[Collection entries]
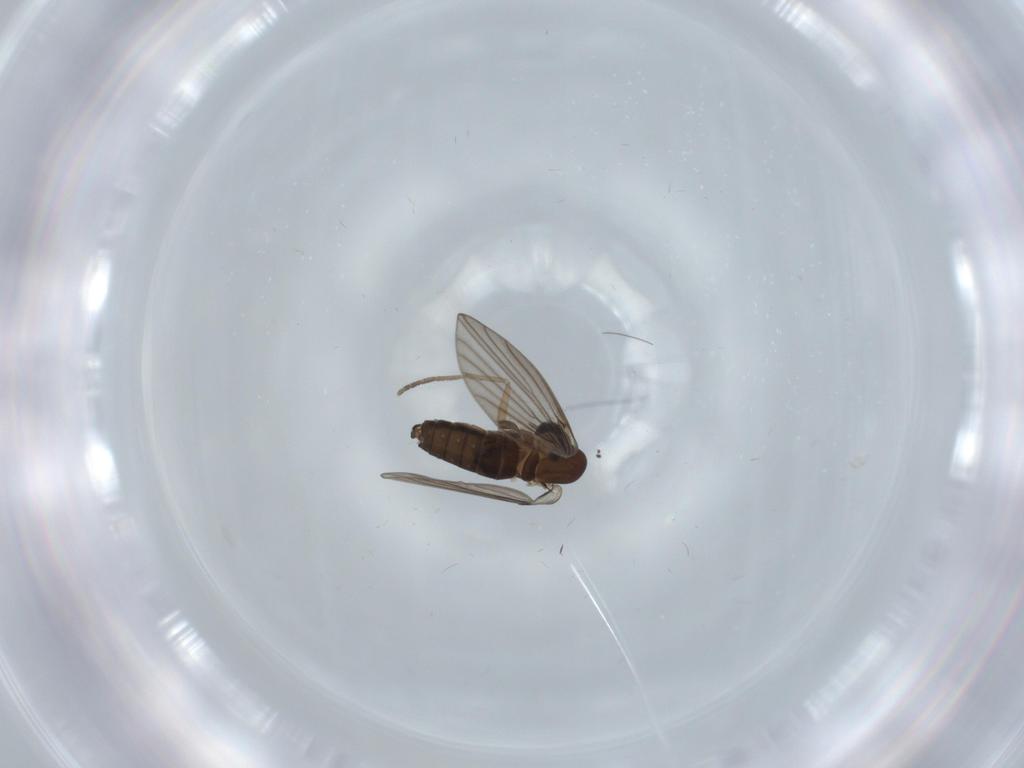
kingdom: Animalia
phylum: Arthropoda
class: Insecta
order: Diptera
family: Psychodidae
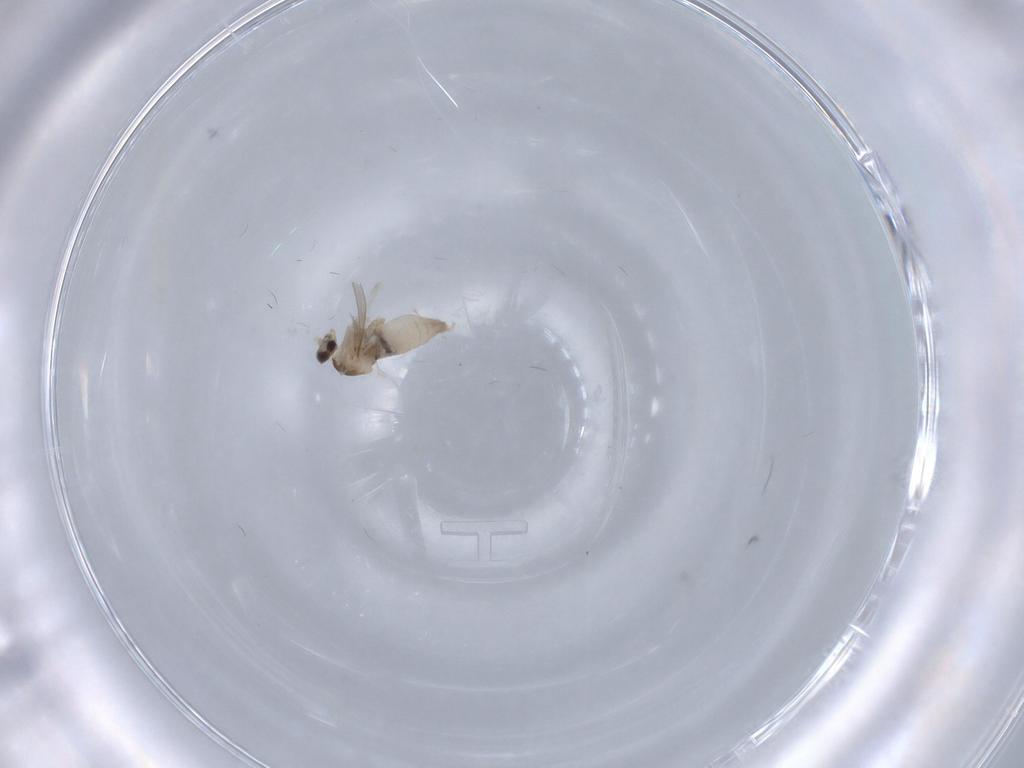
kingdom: Animalia
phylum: Arthropoda
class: Insecta
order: Diptera
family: Cecidomyiidae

[Do this]
Reproduce every line of classification data in the material without any changes, leaving out the pictures.

[The completed task]
kingdom: Animalia
phylum: Arthropoda
class: Insecta
order: Diptera
family: Psychodidae
kingdom: Animalia
phylum: Arthropoda
class: Insecta
order: Diptera
family: Cecidomyiidae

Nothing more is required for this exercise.